Job item: Return the listing below verbatim. Pictures do not belong in the copy.

Materials provided:

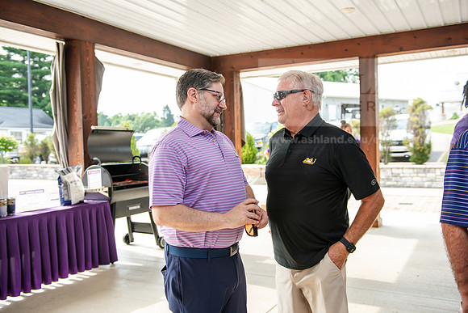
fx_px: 455
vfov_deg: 37.9
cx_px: 234
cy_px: 156
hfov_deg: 54.4
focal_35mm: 35
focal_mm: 35
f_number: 3.5
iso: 250
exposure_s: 1/200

Expected output:
fx_px: 455
vfov_deg: 37.9
cx_px: 234
cy_px: 156
hfov_deg: 54.4
focal_35mm: 35
focal_mm: 35
f_number: 3.5
iso: 250
exposure_s: 1/200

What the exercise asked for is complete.